A Facebook friend of mine liked a video which was a little out of her ordinary preferences: "The beautiful Marika Fruscio shows her breasts on Italian TV!" and if you're like me, you click on just about everything on your feed.
Of course once you play the video, it shows up on your Facebook feed, so I wanted to learn how they did that -- so that I wouldn't get tricked again, or at least I could play the same trick on someone else.

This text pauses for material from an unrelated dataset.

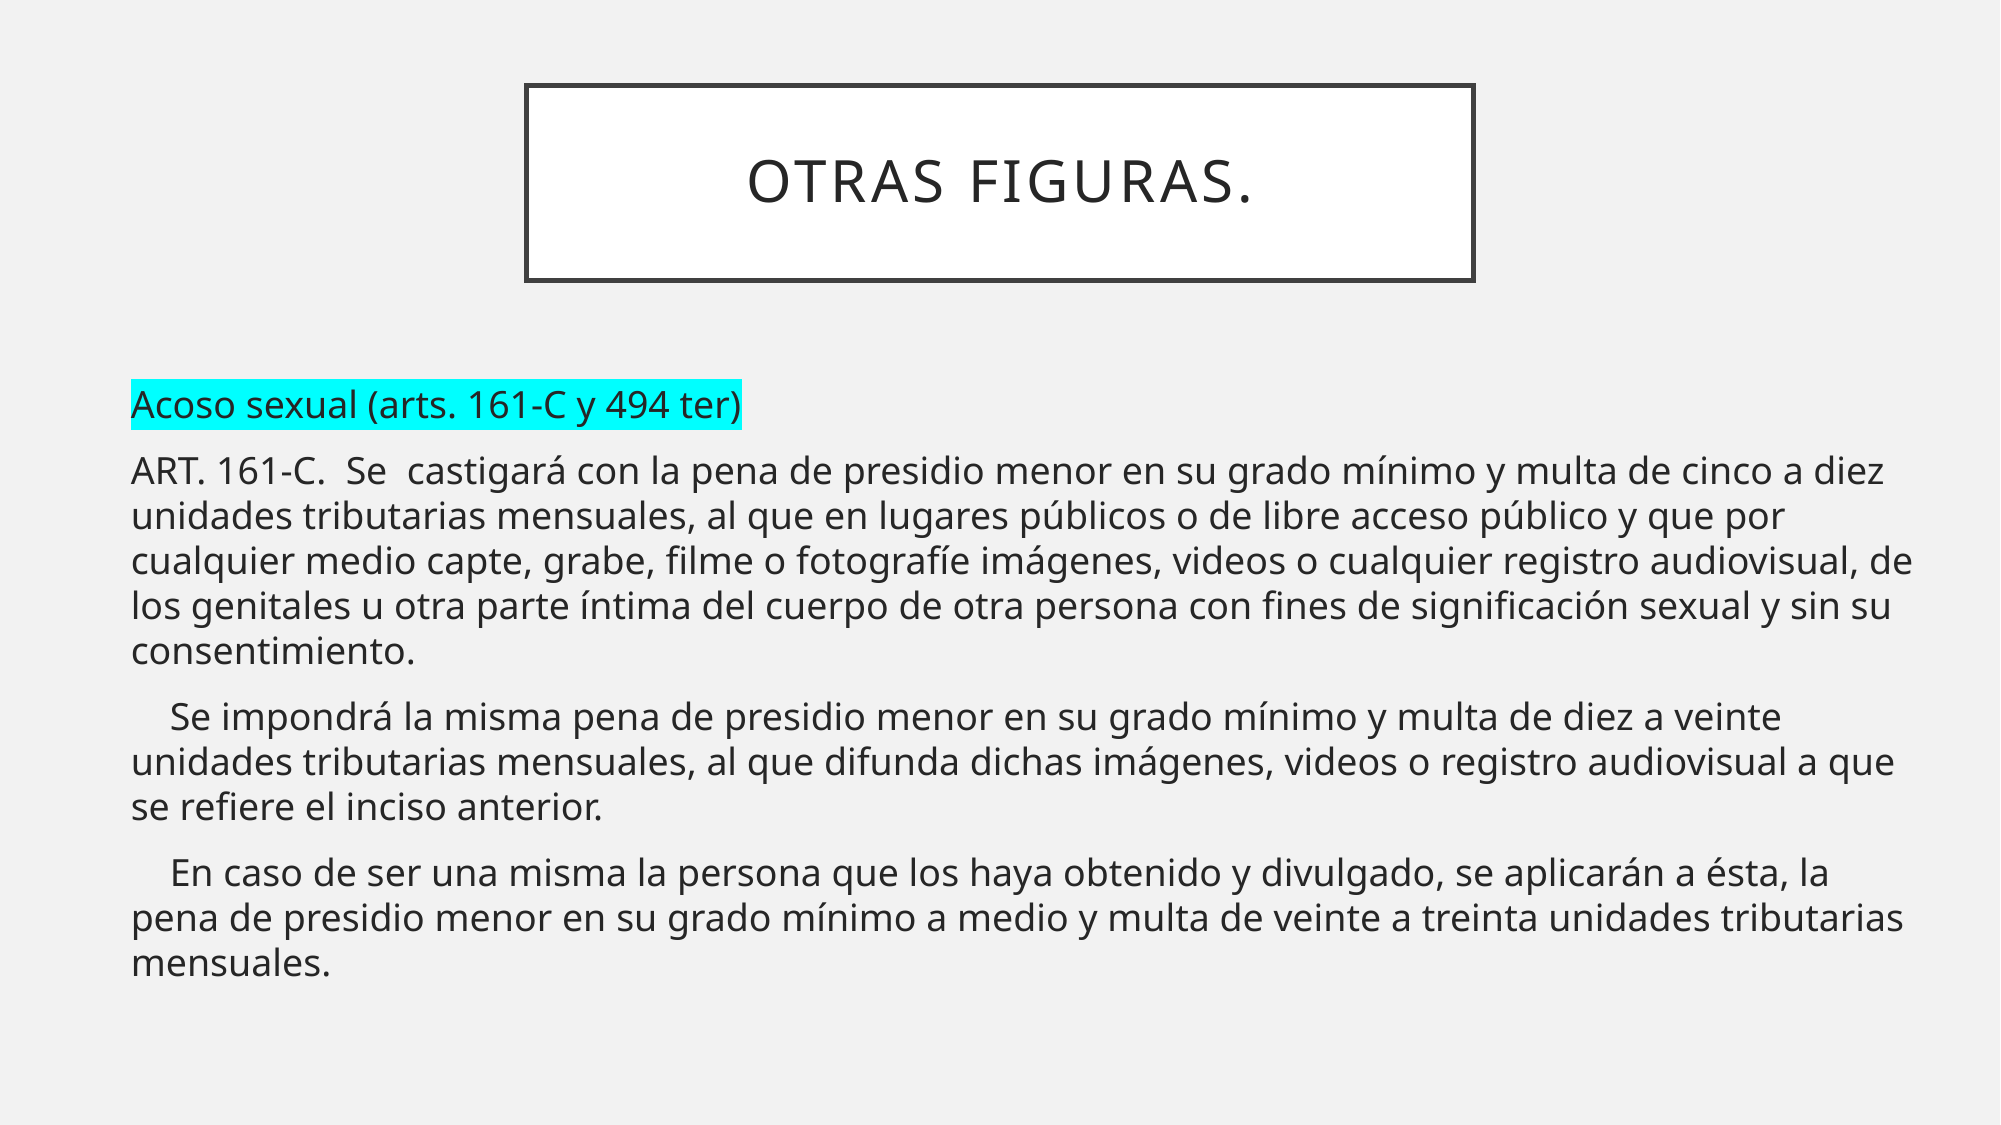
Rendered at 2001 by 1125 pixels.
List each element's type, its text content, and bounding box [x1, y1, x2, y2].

list Acoso sexual (arts. 161-C y 494 ter) ART. 161-C. Se castigará con la pena de presidio menor en su grado mínimo y multa de cinco a diez unidades tributarias mensuales, al que en lugares públicos o de libre acceso público y que por cualquier medio capte, grabe, filme o fotografíe imágenes, videos o cualquier registro audiovisual, de los genitales u otra parte íntima del cuerpo de otra persona con fines de significación sexual y sin su consentimiento. Se impondrá la misma pena de presidio menor en su grado mínimo y multa de diez a veinte unidades tributarias mensuales, al que difunda dichas imágenes, videos o registro audiovisual a que se refiere el inciso anterior. En caso de ser una misma la persona que los haya obtenido y divulgado, se aplicarán a ésta, la pena de presidio menor en su grado mínimo a medio y multa de veinte a treinta unidades tributarias mensuales. [115, 373, 1932, 1064]
title Otras figuras. [524, 83, 1476, 283]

It turns out that the site had layered in some transparent like buttons over the play buttons on the video, so when you saw:
Your browser was really showing:
But the buttons are transparent; it's french site, so they're showing "J'aime" buttons, but that might also be intentional since "J'aime" is longer than "Like" so they have a slightly larger target. Notice that they've remembered the play button in the lower corner.
How do we do it
Take your page (and this assumes you're hosting a webpage somewhere), figure out every really sweet spot that people are likely to click and then take your Facebook like button, which will look something like this:
And put it in a DIV right after the sweet spots with opacity set to 0.0, and a margin-left of -50px or so. (you may want to play with the styles of the various elements -- view this page source for my attempts).
How do we fix it
As long as Facebook wants likes to be single click actions (a second click on a Facebook branded page would be just about impossible to fake) I think they're actually doing everything right, which makes this kind of hack a lot more dangerous, because it's up to the browsers to solve, namely that CSS opacity should not inherit cross-domain (it's one of those things that's obvious in retrospect). Oddly enough, this is all harder to test this because it seems brand new Facebook accounts can't "like" things (I imagine to keep sites from inflating their counters.
Sometimes clicking the invisible like button, (like you did when you pressed "more"if you were logged in to Facebook now, I'd have hidden one on the "more" button) opens a second window (which I ignored as an advertisement) which might alert you, but things you've liked don't show up on your Facebook homepage, it's only if you visit your profile that you find out you've liked something.
One thing you might be able to do in the meantime is to set up a custom stylesheet for your browser that sets opacity:1 for the facebook.com domain. I imagine if I get tricked again, I'll look into that.
Going Viral
The picture that shows up if you like this is a Creative Commons photo from News Fedora that popped up in a search for "sexy girl glasses." I figured that would probably get the most attention, but that's just a guess, at some point I might check to see if other pictures or titles work better. Similarly, the title is a little misleading intentionally, and I might play around with a few different titles to see if any work better. Like I said earlier, I hide a like button on the "more" link up above because I'm curious if this would actually work in the wild or if this was a fluke. I'd be happier if it didn't, but I'm always experimenting.